Exercise directions: Give the listing again character for character, but drop the images.

Data excerpt:

########################################

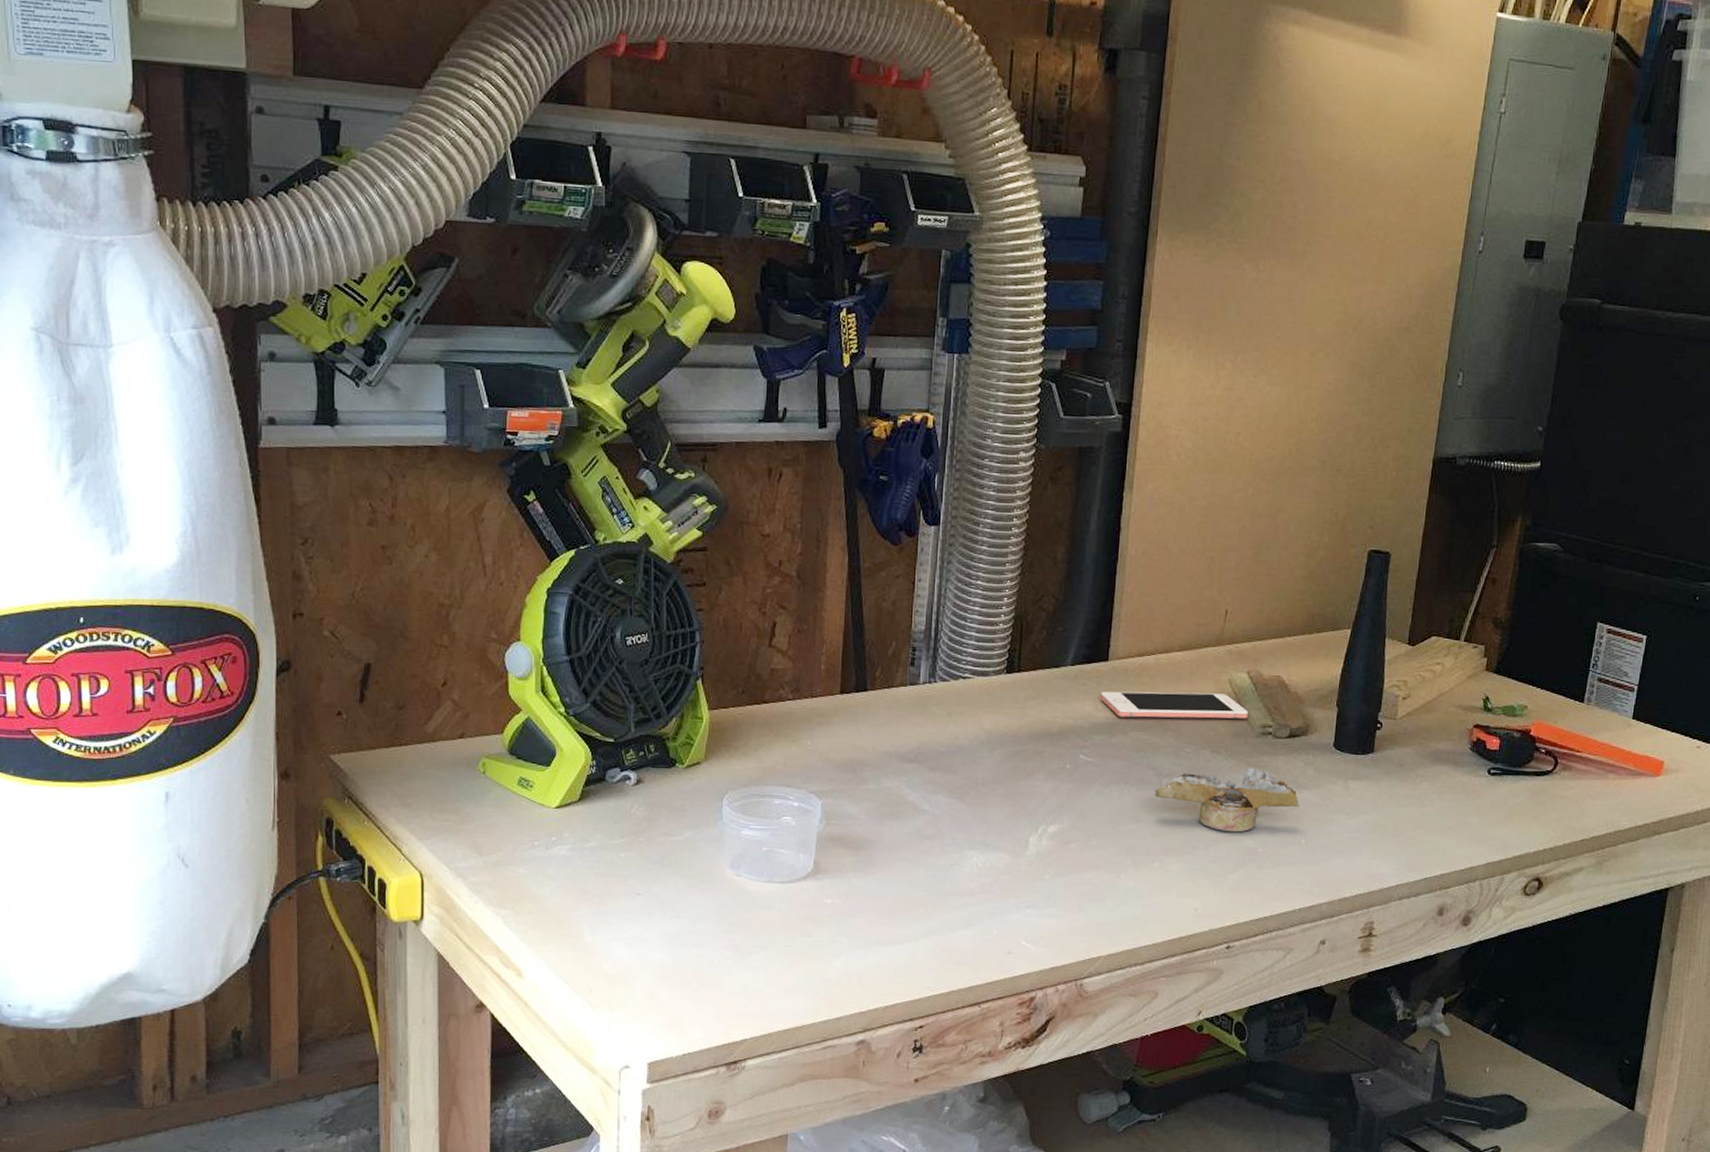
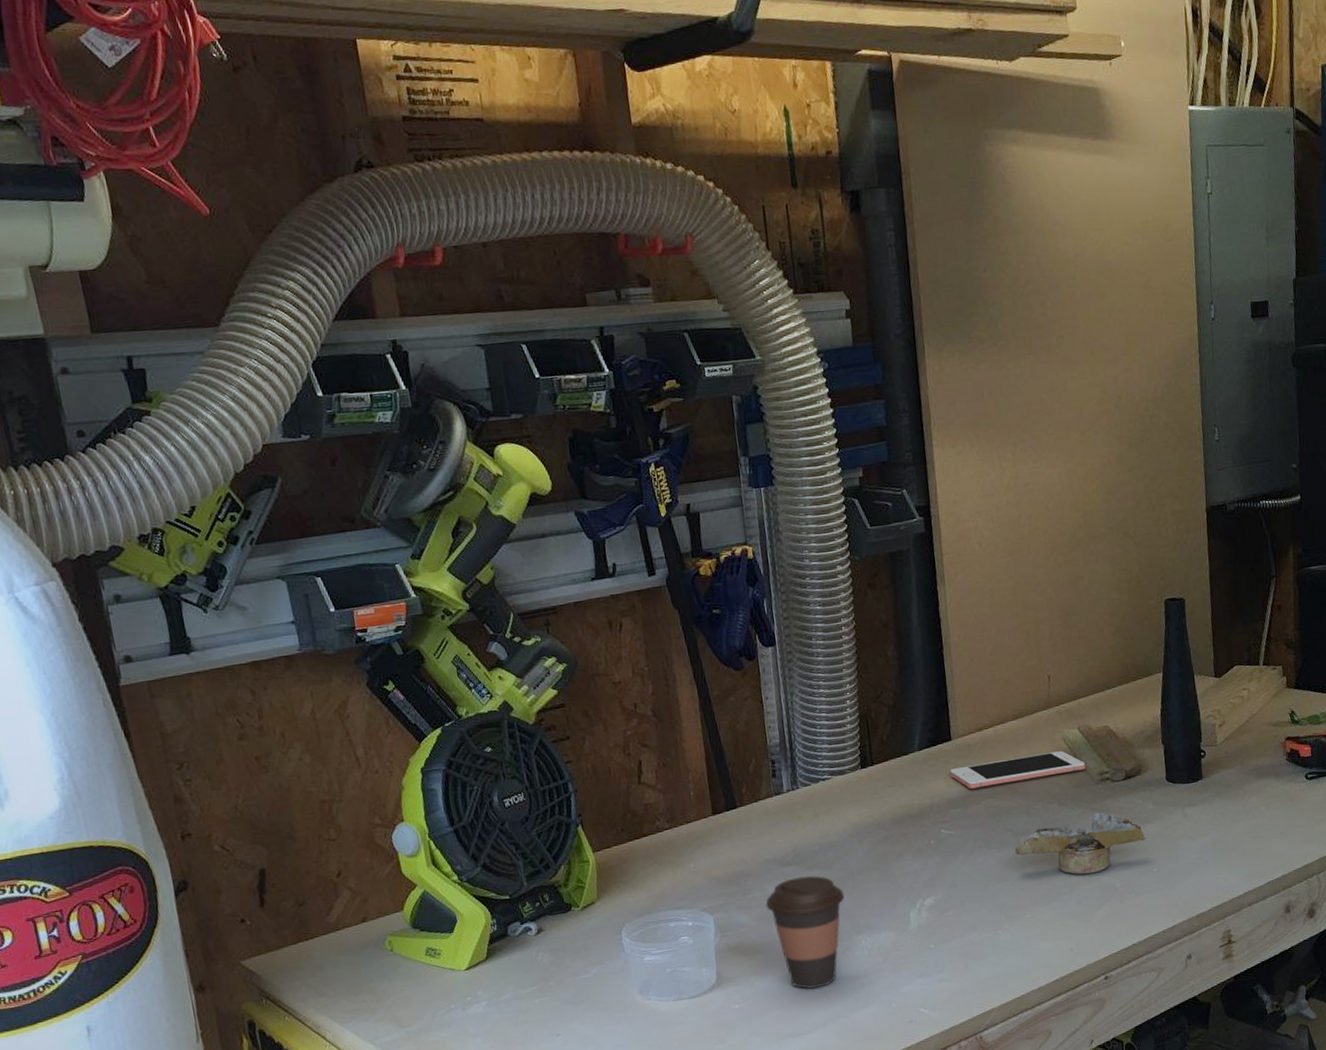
coffee cup: none [879,776,965,897] -> present [765,875,845,989]

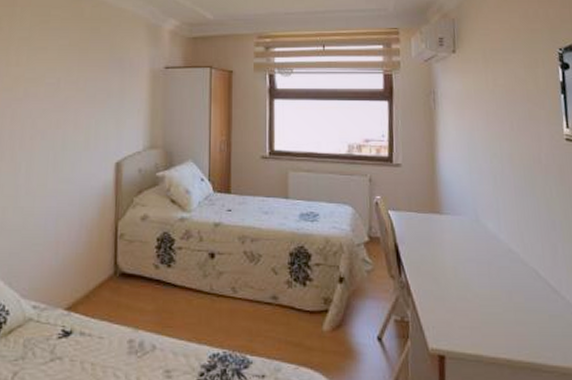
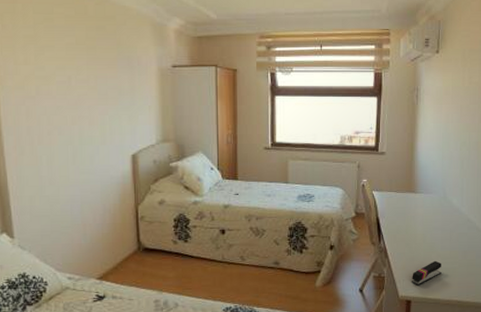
stapler: none [443,302,482,335] -> present [411,260,442,286]

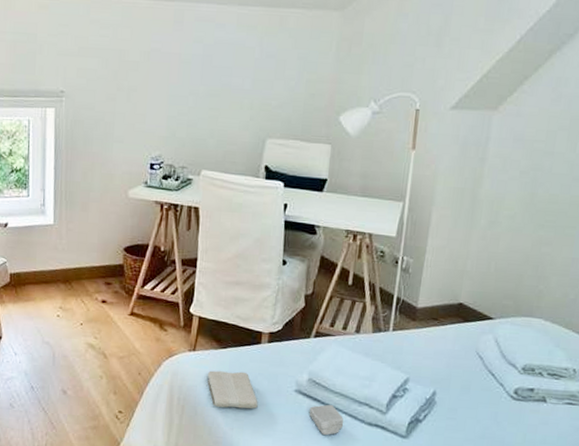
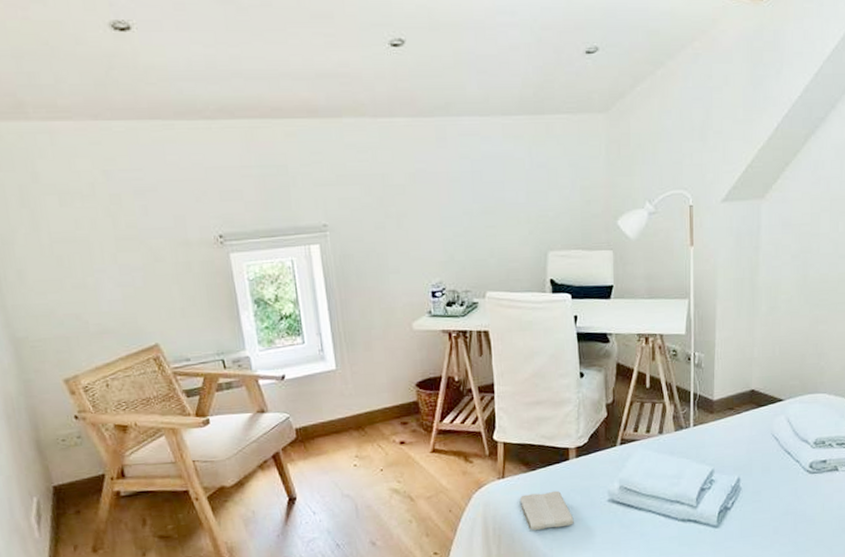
soap bar: present [309,404,344,435] -> none [624,507,659,539]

########################################

Result of this exercise:
coffee cup: none [879,776,965,897] -> present [765,875,845,989]

stapler: none [443,302,482,335] -> present [411,260,442,286]

soap bar: present [309,404,344,435] -> none [624,507,659,539]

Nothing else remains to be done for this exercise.